Beverley has a B.Eng in Polymer Engineering from Loughborough University, an MBA from Cranfield University, MA and PhD from Nottingham University and a Professional Certificate in Teaching and Learning in Professional and Higher Education from UCL Institute of Education. In 1998 she was accredited as a Chartered Engineer through the Institute of Materials, Minerals and Mining, for her work in manufacturing metrology at the National Physical Laboratory, and in 2018 was recognised as a Senior Fellow of the Higher Education Academy.

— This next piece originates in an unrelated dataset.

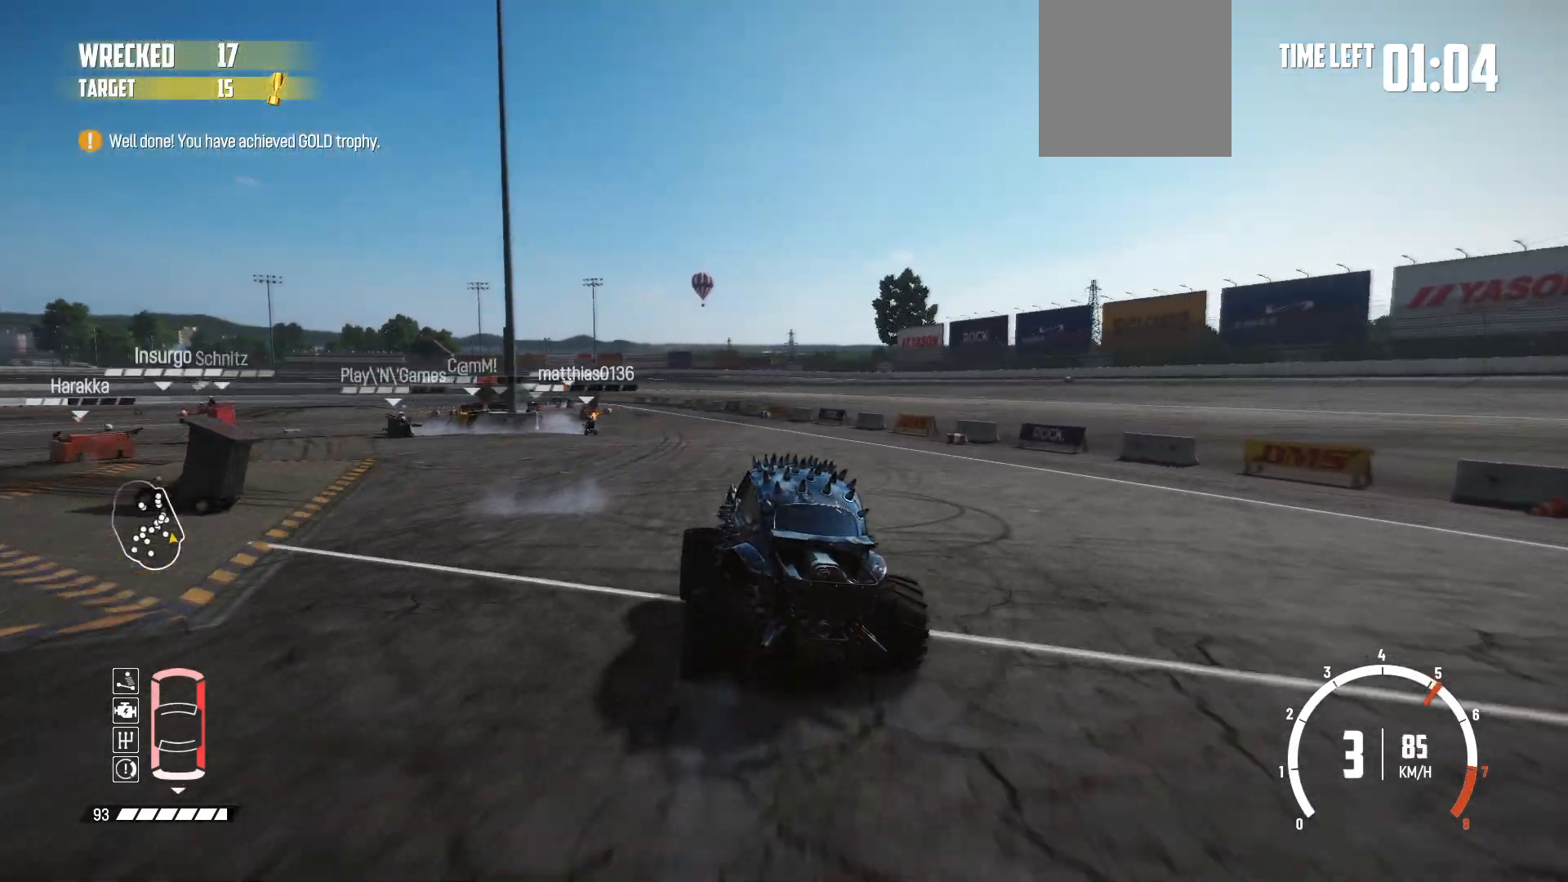
{"buttons": ["R2"], "left_stick": "left", "events": [[167, "left_stick", "left"], [383, "left_stick", "center"], [483, "left_stick", "left"]]}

Beverley teaches 4th Year MEng and MSc students, including:
- Industrial Marketing
- Adaptive decision-making
- Managing engineering projects and risk
She mentors 3rd Year group design and supervises MSc and Final Year MEng/BEng projects in the areas of engineering management and risk, design philosophy and open source hardware, and the role of manufacturing and engineering in sustainable development.

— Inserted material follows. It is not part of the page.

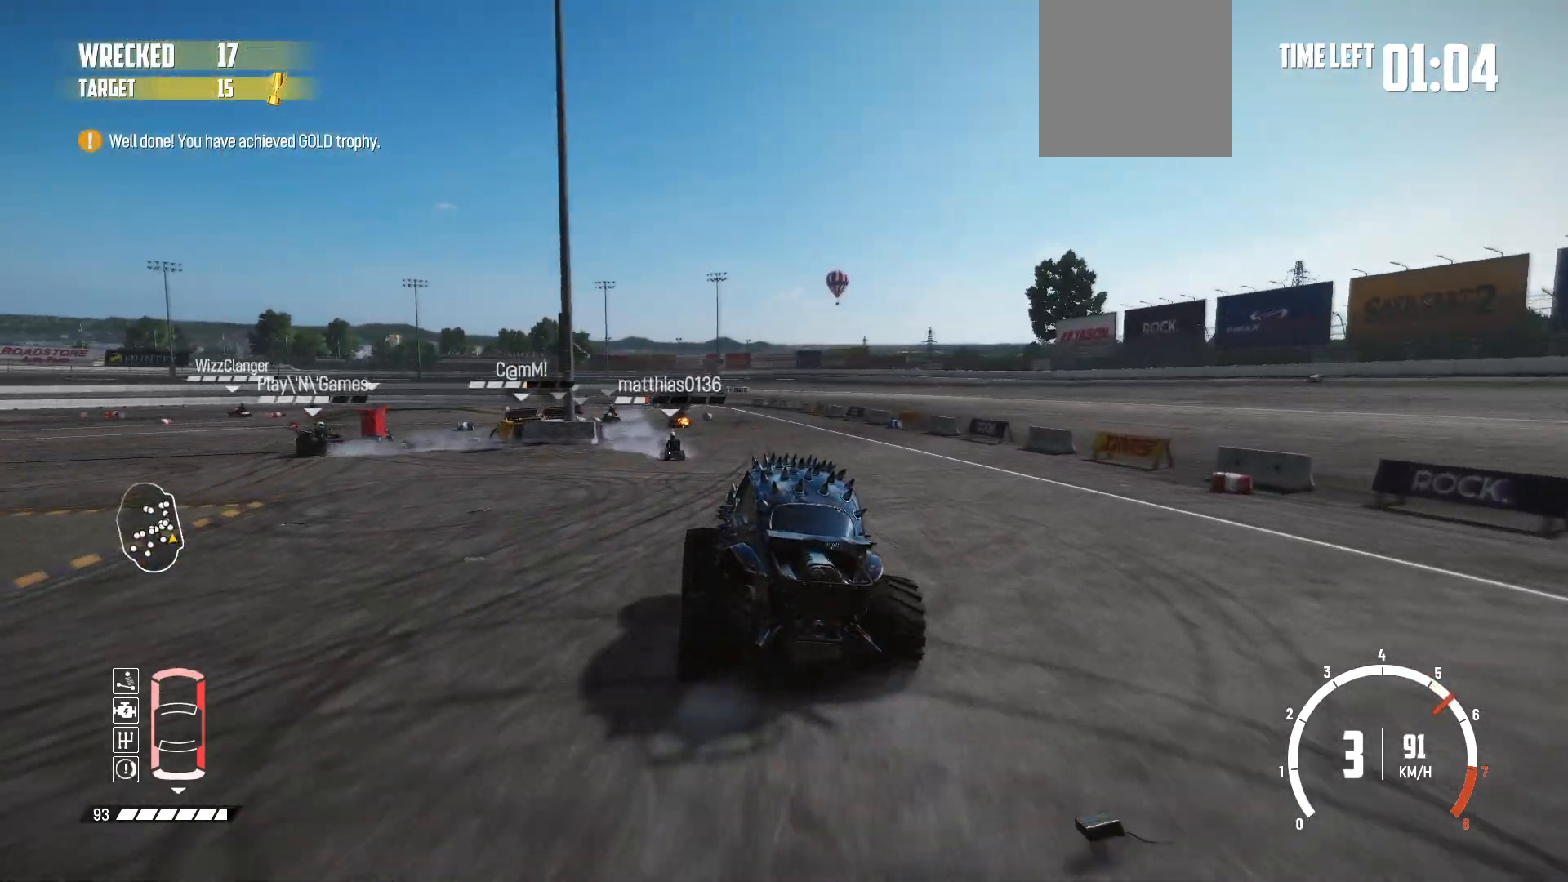
{"buttons": ["R2"], "left_stick": "center", "events": [[133, "left_stick", "center"]]}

Beverley's research interests are concentrated on critical engagement with technology through lenses of science and technology studies, responsible research and innovation and sustainable development. She conducts action research in her professional roles, considering how challenges from critical pedagogy can help shape an environment in which engineering students become inspired, creative, skilful, motivated and responsible graduates.
She collaborates with the University of Virginia Department of Engineering and Society to examine and compare undergraduate interdisciplinary learning (funded by ASU’s Virtual Institute for Responsible Innovation at Arizona State University), and is co-investigator on the Nottingham TERRAIN project, helping develop a tool to cascade the teaching of responsible innovation through SET doctoral training.